_DOCUMENT PASSAGE_
══════

The group was also behind the 2017 worldwide NotPetya attack, targeting of the 2017 French presidential campaign, the 2018 Olympic Destroyer attack against the Winter Olympic Games, the 2018 operation against the Organisation for the Prohibition of Chemical Weapons, and attacks against the country of Georgia in 2018 and 2019. Some of these were conducted with the assistance of GRU Unit 26165, which is also referred to as APT28.

Microsoft said that in the observed deployments, the attacker had already gained access to highly privileged credentials, like Domain Admin, to facilitate the ransomware deployment. “Initial access vector has not been identified at this time, but in some instances it’s possible that the attacker might have already had existing access to the highly privileged credentials from a prior compromise. In these instances, the attack timeline starts with the attacker already having Domain Admin-level access and staging their ransomware payload,” the post added.

“Most ransomware operators develop a preferred set of tradecraft for their payload deployment and execution, and this tradecraft tends to be consistent across victims, unless a security configuration prevents their preferred method,” MSTIC said. “For this IRIDIUM activity, the methods used to deploy the ransomware varied across the victim environments, but it does not appear to be due to security configurations preventing the attacker from using the same techniques. This is especially notable as the ransomware deployments all occurred within one hour.”

══════

_MATERIAL PROVIDED_
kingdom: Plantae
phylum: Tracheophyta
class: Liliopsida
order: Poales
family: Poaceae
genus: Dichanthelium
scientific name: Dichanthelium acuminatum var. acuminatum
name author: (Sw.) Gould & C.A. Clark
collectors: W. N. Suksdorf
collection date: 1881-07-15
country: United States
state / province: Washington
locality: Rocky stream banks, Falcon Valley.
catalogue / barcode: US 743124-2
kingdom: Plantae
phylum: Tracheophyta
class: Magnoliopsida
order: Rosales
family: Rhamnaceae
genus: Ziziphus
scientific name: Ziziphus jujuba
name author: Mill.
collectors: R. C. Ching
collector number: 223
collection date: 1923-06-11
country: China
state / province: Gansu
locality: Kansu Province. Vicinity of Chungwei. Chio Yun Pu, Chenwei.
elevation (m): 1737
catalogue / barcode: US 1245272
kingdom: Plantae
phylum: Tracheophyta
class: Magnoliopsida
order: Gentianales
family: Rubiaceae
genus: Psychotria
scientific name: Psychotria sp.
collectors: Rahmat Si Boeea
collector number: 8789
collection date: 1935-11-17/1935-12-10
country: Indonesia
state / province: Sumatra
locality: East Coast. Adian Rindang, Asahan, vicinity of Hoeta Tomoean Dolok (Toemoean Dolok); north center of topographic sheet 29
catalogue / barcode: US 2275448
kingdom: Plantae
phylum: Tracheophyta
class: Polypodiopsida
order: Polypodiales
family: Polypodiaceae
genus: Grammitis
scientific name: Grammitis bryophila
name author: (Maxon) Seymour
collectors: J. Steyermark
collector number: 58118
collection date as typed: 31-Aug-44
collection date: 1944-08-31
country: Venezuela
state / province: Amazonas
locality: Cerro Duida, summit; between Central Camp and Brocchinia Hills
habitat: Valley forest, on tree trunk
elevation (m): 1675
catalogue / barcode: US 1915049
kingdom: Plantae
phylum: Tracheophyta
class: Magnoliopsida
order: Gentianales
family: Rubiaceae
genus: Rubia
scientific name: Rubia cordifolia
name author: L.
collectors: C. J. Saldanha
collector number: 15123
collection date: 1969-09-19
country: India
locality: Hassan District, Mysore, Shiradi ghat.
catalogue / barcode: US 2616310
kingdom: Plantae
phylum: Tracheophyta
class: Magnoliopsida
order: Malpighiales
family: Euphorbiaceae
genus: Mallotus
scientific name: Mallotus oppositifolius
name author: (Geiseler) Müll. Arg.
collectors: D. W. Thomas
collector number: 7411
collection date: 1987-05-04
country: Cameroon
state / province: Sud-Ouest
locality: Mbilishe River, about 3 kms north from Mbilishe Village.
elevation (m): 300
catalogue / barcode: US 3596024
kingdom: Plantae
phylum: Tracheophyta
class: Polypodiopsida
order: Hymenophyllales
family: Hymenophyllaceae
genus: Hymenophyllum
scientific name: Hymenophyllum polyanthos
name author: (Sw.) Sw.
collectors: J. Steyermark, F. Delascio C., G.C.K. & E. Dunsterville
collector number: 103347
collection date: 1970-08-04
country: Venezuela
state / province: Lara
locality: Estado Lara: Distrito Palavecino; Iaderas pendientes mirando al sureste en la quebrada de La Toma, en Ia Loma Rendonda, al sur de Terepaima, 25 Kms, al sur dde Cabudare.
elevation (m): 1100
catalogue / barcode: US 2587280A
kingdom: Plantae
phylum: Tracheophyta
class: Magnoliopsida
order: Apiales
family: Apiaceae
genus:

══════

_DIRECTIONS_
- 1) Rewrite the ransomware attack text between "Microsoft said that" and "the post added.", inclusive, with "highly privileged credentials" changed to "top-tier credentials".
- 2) Write the next part of the report on the ransomware deployments, picking up after its final sentence.

_SOLVED PROBLEMS_
- 1)
Microsoft said that in the observed deployments, the attacker had already gained access to top-tier credentials, like Domain Admin, to facilitate the ransomware deployment. “Initial access vector has not been identified at this time, but in some instances it’s possible that the attacker might have already had existing access to the top-tier credentials from a prior compromise. In these instances, the attack timeline starts with the attacker already having Domain Admin-level access and staging their ransomware payload,” the post added.

- 2)
The Prestige ransomware campaign had several notable features that differentiate it from other Microsoft-tracked ransomware campaigns. These were identified as the enterprise-wide deployment of ransomware which is not common in Ukraine, and this activity was not connected to any of the 94 currently active ransomware activity groups that Microsoft tracks.

Additionally, the Prestige ransomware had not been observed by Microsoft prior to this deployment, and the activity shares victimology with recent Russian state-aligned activity, specifically on affected geographies and countries, and overlaps with previous victims of the FoxBlade malware, also known as HermeticWiper.

MSTIC said that despite using similar deployment techniques, the campaign is distinct from recent destructive attacks leveraging AprilAxe (ArguePatch)/CaddyWiper or Foxblade (HermeticWiper) that have impacted multiple critical infrastructure organizations in Ukraine over the last two weeks.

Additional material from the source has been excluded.